### How to complete this task
Would it be possible to copy exactly the lines from the one containing "Method that will" to the end of the entries, including both and nothing else?

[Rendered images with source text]
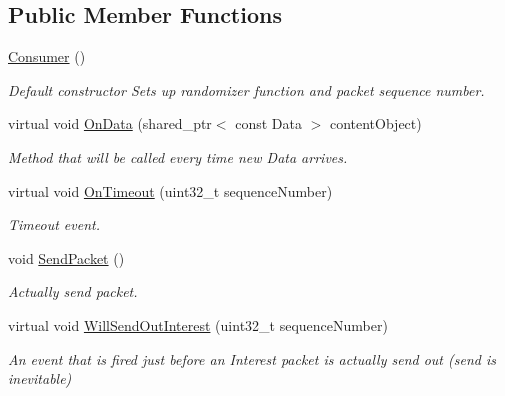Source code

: \subsection*{Public Member Functions}
\begin{DoxyCompactItemize}
\item 
\hyperlink{classns3_1_1ndn_1_1Consumer_a5f4e5baddcb70c734c3c92e7bb4d6f38}{Consumer} ()\hypertarget{classns3_1_1ndn_1_1Consumer_a5f4e5baddcb70c734c3c92e7bb4d6f38}{}\label{classns3_1_1ndn_1_1Consumer_a5f4e5baddcb70c734c3c92e7bb4d6f38}

\begin{DoxyCompactList}\small\item\em Default constructor Sets up randomizer function and packet sequence number. \end{DoxyCompactList}\item 
virtual void \hyperlink{classns3_1_1ndn_1_1Consumer_a1d32a655a013ce7404a1ce7fe4eb2dad}{On\+Data} (shared\+\_\+ptr$<$ const Data $>$ content\+Object)
\begin{DoxyCompactList}\small\item\em Method that will be called every time new Data arrives. \end{DoxyCompactList}\item 
virtual void \hyperlink{classns3_1_1ndn_1_1Consumer_acdd845fd285cd7d63ea87c2e2dfa3234}{On\+Timeout} (uint32\+\_\+t sequence\+Number)
\begin{DoxyCompactList}\small\item\em Timeout event. \end{DoxyCompactList}\item 
void \hyperlink{classns3_1_1ndn_1_1Consumer_a82bc08b788c5e168774664806729c4f4}{Send\+Packet} ()\hypertarget{classns3_1_1ndn_1_1Consumer_a82bc08b788c5e168774664806729c4f4}{}\label{classns3_1_1ndn_1_1Consumer_a82bc08b788c5e168774664806729c4f4}

\begin{DoxyCompactList}\small\item\em Actually send packet. \end{DoxyCompactList}\item 
virtual void \hyperlink{classns3_1_1ndn_1_1Consumer_a61f73750ef40b39a7f4f15cd952bb36a}{Will\+Send\+Out\+Interest} (uint32\+\_\+t sequence\+Number)
\begin{DoxyCompactList}\small\item\em An event that is fired just before an Interest packet is actually send out (send is inevitable) \end{DoxyCompactList}\end{DoxyCompactItemize}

### Solution for this problem
\begin{DoxyCompactList}\small\item\em Method that will be called every time new Data arrives. \end{DoxyCompactList}\item 
virtual void \hyperlink{classns3_1_1ndn_1_1Consumer_acdd845fd285cd7d63ea87c2e2dfa3234}{On\+Timeout} (uint32\+\_\+t sequence\+Number)
\begin{DoxyCompactList}\small\item\em Timeout event. \end{DoxyCompactList}\item 
void \hyperlink{classns3_1_1ndn_1_1Consumer_a82bc08b788c5e168774664806729c4f4}{Send\+Packet} ()\hypertarget{classns3_1_1ndn_1_1Consumer_a82bc08b788c5e168774664806729c4f4}{}\label{classns3_1_1ndn_1_1Consumer_a82bc08b788c5e168774664806729c4f4}

\begin{DoxyCompactList}\small\item\em Actually send packet. \end{DoxyCompactList}\item 
virtual void \hyperlink{classns3_1_1ndn_1_1Consumer_a61f73750ef40b39a7f4f15cd952bb36a}{Will\+Send\+Out\+Interest} (uint32\+\_\+t sequence\+Number)
\begin{DoxyCompactList}\small\item\em An event that is fired just before an Interest packet is actually send out (send is inevitable) \end{DoxyCompactList}\end{DoxyCompactItemize}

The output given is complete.